GoogleCloudPlatform / DataflowTemplates

Cloud Dataflow Google-provided templates for solving in-Cloud data tasks
https://cloud.google.com/dataflow/docs/guides/templates/provided-templates
Apache License 2.0
1.14k stars 949 forks source link

[Bug]: Dates being inserted incorrectly #1345

Open jhendricks-elevate opened 6 months ago

jhendricks-elevate commented 6 months ago

Related Template(s)

Datastream to BigQuery

Template Version

2024-02-14-00_rc00

What happened?

Date fields should insert correctly from GCS into BigQuery. They have until recently.

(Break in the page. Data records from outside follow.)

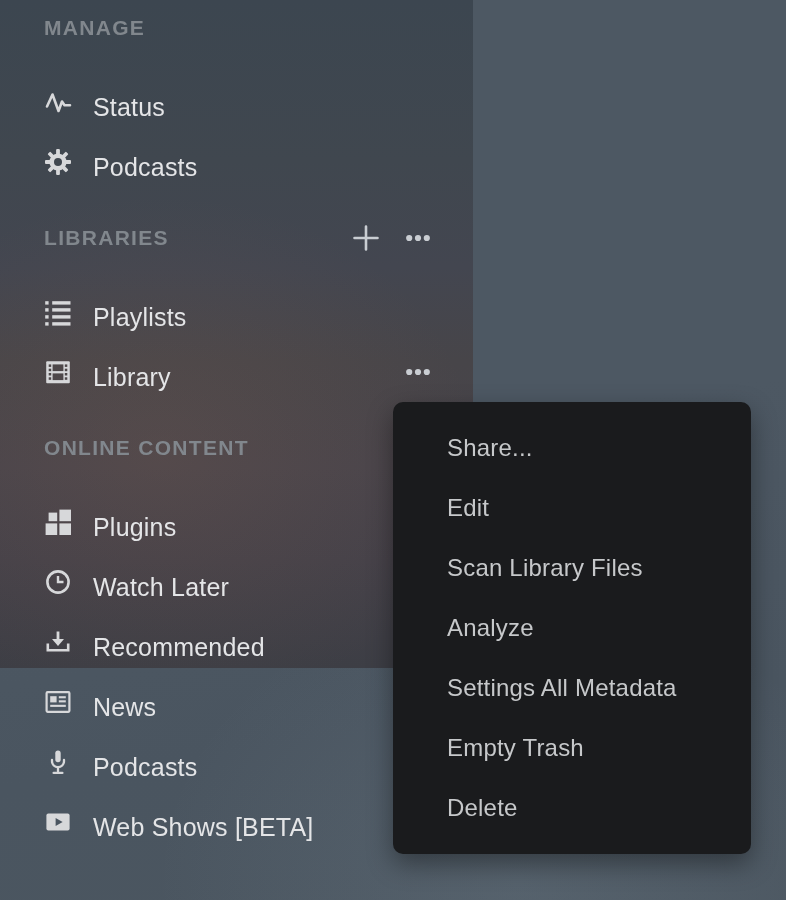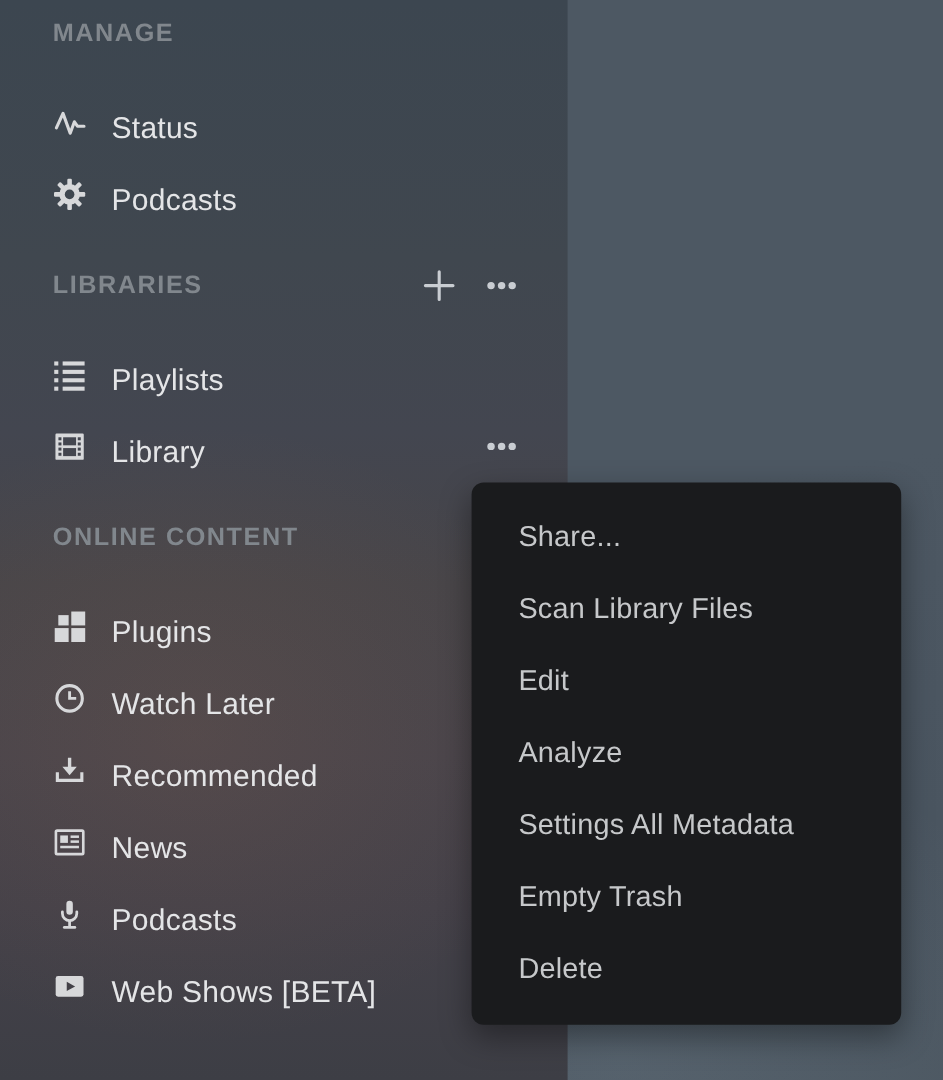--- a/index.html
+++ b/index.html
@@ -11,21 +11,21 @@
   
   .backdrop {
     position:absolute; inset:0;
     background:
       radial-gradient(520px 420px at 66% 98%, rgba(165,185,200,0.12), transparent 70%),
       linear-gradient(172deg, #4d5863 0%, #4d5863 48%, #4a5560 78%, #4b5660 100%);
   }
 
   
   .sidebar {
-    position:absolute; left:0; top:0; width:473px; height:900px;
+    position:absolute; left:0; top:0; width:473px; height:668px;
     padding-left:44px;
     background:
       radial-gradient(440px 360px at 34% 68%, rgba(150,104,78,0.16), transparent 72%),
       linear-gradient(180deg, #3c4650 0%, #40474f 24%, #434650 40%, #474549 54%,
                       #48444b 70%, #444149 84%, #3d3e45 100%);
   }
 
   .section + .section { margin-top:18px;text-align:right; }
 
   .section-header {
@@ -50,21 +50,21 @@
   .row-label { font-size:25px; color:#e4e5e7; letter-spacing:0.2px; white-space:nowrap;margin-top:11px; }
   .row-more { position:absolute; right:41px; top:16px; color:#c9cdd2; cursor:pointer; }
 
   
   .context-menu {
     position:absolute; left:393px; top:402px; width:358px;
     padding:16px 0; border-radius:10px; background:#1a1b1d;
     box-shadow:0 10px 26px rgba(0,0,0,0.38);
   }
   .menu-item {
-    height:60px; display:flex; align-items:center; padding-left:39px;
+    height:60px; display:flex; align-items:center; padding-left:54px;
     font-size:24px; color:#c6c8ca; letter-spacing:0.2px; cursor:pointer;
   }
 
   svg { display:block; }
 </style>
 </head>
 <body>
 
 <div class="stage">
   <div class="backdrop"></div>
@@ -249,20 +249,20 @@
             <rect x="2.4" y="5.4" width="23.2" height="17.2" rx="2" fill="currentColor" mask="url(#m-ws)"></rect>
           </svg>
         </span>
         <span class="row-label">Web Shows [BETA]</span>
       </div>
     </div>
   </div>
 
   <div class="context-menu">
     <div class="menu-item">Share...</div>
+    <div class="menu-item">Edit</div>
     <div class="menu-item">Scan Library Files</div>
-    <div class="menu-item">Edit</div>
     <div class="menu-item">Analyze</div>
     <div class="menu-item">Settings All Metadata</div>
     <div class="menu-item">Empty Trash</div>
     <div class="menu-item">Delete</div>
   </div>
 </div>
 
 </body></html>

Instead I'm seeing this in my DLQ/retry "error_message":{"errors":[{"debugInfo":"","location":"estimated_delivery_date","message":"Invalid date: '2023-07-26Z'","reason":"invalid"}],"index":0}}

When I look at what datastream is putting into the GCS bucket, "ESTIMATED_DELIVERY_DATE":"2023-07-26T00:00:00.000Z".

This started a month ago. It keeps happening randomly to other dates. i did start a thread here: https://www.reddit.com/r/googlecloud/comments/198l343/dataflow_changing_date_format_causing/

One of the projects this is happening on is gcp-elevate-prod-us-east1

Relevant log output

No response

csoare7 commented 5 months ago

I'm having a slightly similar but related issue. Datastream service dumps data in GCS in format 2024-02-29T14:18:14.159Z while the Dataflow template seems to truncate the timestamp in BQ, ending up as 2024-02-29T14:18:14.

I am running Apache Beam SDK for Java 2.46.0, which is a bit old.